Обретение счастья - Вадецкий Борис Александрович. Страница 7

Плакал младенец в люльке, напуганный голосами, его брали на руки матросы. Боязливо жалась у дверей пришедшая к старику «баба-неуделка», так звали Маркеловну, расторопную вдову из слободки, поочередно помогавшую в холостых матросских домах по хозяйству. Чадила лампа, косматые тени метались на стенах, завешанных иконами и лубками, хлопал ставнями ветер, и где-то на перевозе ожидали Паюсова. Но старику ни до чего не было дела! Он весь отдавался песне. Только проводив гостей, выходил на ночь к инвалидной своей команде, притихший и поласковевший, словно после молебствия.

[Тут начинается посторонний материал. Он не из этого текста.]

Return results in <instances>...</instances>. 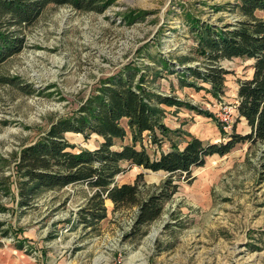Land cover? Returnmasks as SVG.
<instances>
[{"label": "rangeland", "instance_id": "rangeland-1", "mask_svg": "<svg viewBox=\"0 0 264 264\" xmlns=\"http://www.w3.org/2000/svg\"><path fill=\"white\" fill-rule=\"evenodd\" d=\"M235 4L110 0L104 12L50 4L25 29L24 49L0 66V206L5 208L0 210V264H7L6 255L25 264H264L262 142L239 143L225 156L208 157L194 169L192 181L180 182L161 216L138 230V207L114 208L109 200L107 217L96 227L80 223L78 212L92 195L85 185L45 190L29 207L18 201L15 164L21 149L77 109L102 79L127 65L141 73L151 66L147 86L213 114L160 105L162 122L180 130L173 136L180 146L189 135L220 143L234 132L249 133L247 121H238L236 106L239 80L252 76L253 60L220 62L228 71L220 97L193 77H188L189 85L183 84L181 74L156 62L164 56L176 67L184 61L203 70L187 18L192 14L219 26L234 24L242 19ZM257 14L264 19V11ZM67 136L90 149L103 140L97 135L87 140L81 134ZM125 142H130V133ZM162 148L168 150L170 143L166 140ZM140 174L142 198L156 192L168 175L133 166L118 182L134 183Z\"/></svg>", "mask_w": 264, "mask_h": 264}, {"label": "trees", "instance_id": "trees-1", "mask_svg": "<svg viewBox=\"0 0 264 264\" xmlns=\"http://www.w3.org/2000/svg\"><path fill=\"white\" fill-rule=\"evenodd\" d=\"M50 4L104 12L110 0H0V66L24 49L25 29ZM235 9L242 19L225 26L201 21L187 12L198 57L204 61L203 70L184 61L176 67L171 58L164 56L157 57L156 62L171 73L181 74L183 84L189 85L188 77H193L209 84L211 91L220 97L225 92L228 74L220 62L233 58L253 60L252 76L239 80L236 106L238 121L242 118L247 121L249 133L234 132L220 143L188 134L189 139L180 146L173 138L180 130H173L162 122L160 105L187 106L201 115L213 117V114L147 86L151 66L141 73L140 68L127 65L102 79L77 109L53 121L39 138L18 153L15 170L21 207L31 206L45 190L85 185L92 190V195L78 212L80 223L96 227L107 217L106 201L109 200L114 208L138 207L134 222V229L138 230L161 216L165 203L178 191L180 182L192 181L194 169L204 166L208 157L225 156L243 142L264 144V19L257 14L264 11V0H236ZM190 85L196 86V83ZM70 133L81 134L86 140L97 135L103 140L93 149L78 147L68 139ZM129 133L130 142H125ZM166 140L170 143L168 150L162 148ZM151 147L155 149L153 152L149 150ZM133 166L168 175L156 192L142 198L139 185L142 174L134 183L118 182V176ZM260 174L264 180V160ZM1 209L5 208L0 206Z\"/></svg>", "mask_w": 264, "mask_h": 264}, {"label": "crops", "instance_id": "crops-1", "mask_svg": "<svg viewBox=\"0 0 264 264\" xmlns=\"http://www.w3.org/2000/svg\"><path fill=\"white\" fill-rule=\"evenodd\" d=\"M6 260H7V264H20L23 261V260H20L19 258L14 257L13 255H8V256L6 255ZM21 264H25V262H23ZM30 264H32V263H30Z\"/></svg>", "mask_w": 264, "mask_h": 264}, {"label": "built area", "instance_id": "built-area-1", "mask_svg": "<svg viewBox=\"0 0 264 264\" xmlns=\"http://www.w3.org/2000/svg\"><path fill=\"white\" fill-rule=\"evenodd\" d=\"M225 121H226V119H225ZM228 126H230V124H228Z\"/></svg>", "mask_w": 264, "mask_h": 264}, {"label": "bare ground", "instance_id": "bare-ground-1", "mask_svg": "<svg viewBox=\"0 0 264 264\" xmlns=\"http://www.w3.org/2000/svg\"><path fill=\"white\" fill-rule=\"evenodd\" d=\"M156 233V232H155Z\"/></svg>", "mask_w": 264, "mask_h": 264}]
</instances>
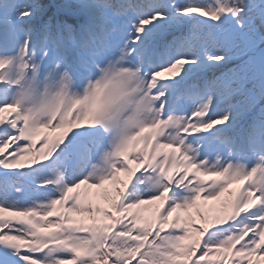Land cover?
Listing matches in <instances>:
<instances>
[{
    "label": "snow or ice",
    "instance_id": "6c2138e0",
    "mask_svg": "<svg viewBox=\"0 0 264 264\" xmlns=\"http://www.w3.org/2000/svg\"><path fill=\"white\" fill-rule=\"evenodd\" d=\"M0 264H264V0H0Z\"/></svg>",
    "mask_w": 264,
    "mask_h": 264
}]
</instances>
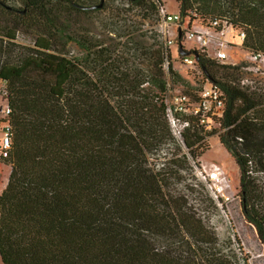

Прошел месяц с того дня, когда встретил Паюсов Михаила Петровича на перевозе. Зима, наконец, вошла в силу. Река лежала в снегу, свернувшись калачиком, отделенная от берега еле заметной кромкой. Снег завалил дороги, запорошил дома и поднялся над берегом огромной горой. В морозном воздухе стали отчетливее слышны гудки мастерских, расположенных на берегу, и звон колокольцев. Тройки мчались через Охту мимо верфи и экипажных казарм.

Однажды лейтенанту Лазареву сказали, что его ждут выстроенные на палубе матросы, готовившие корабли в плаванье.

— С вами просятся в вояж, добровольцами, — доложил дежурный офицер.

Был вечер. Лазарев в шубе, накинутой поверх шинели, вышел к матросам и, вглядываясь в темную, замершую при его приближении шеренгу, спросил:

— Знаете ли, что ждет вас, братцы? Куда проситесь, на что идете?

— Так точно, ваше благородие, знаем! — раздалось в ответ.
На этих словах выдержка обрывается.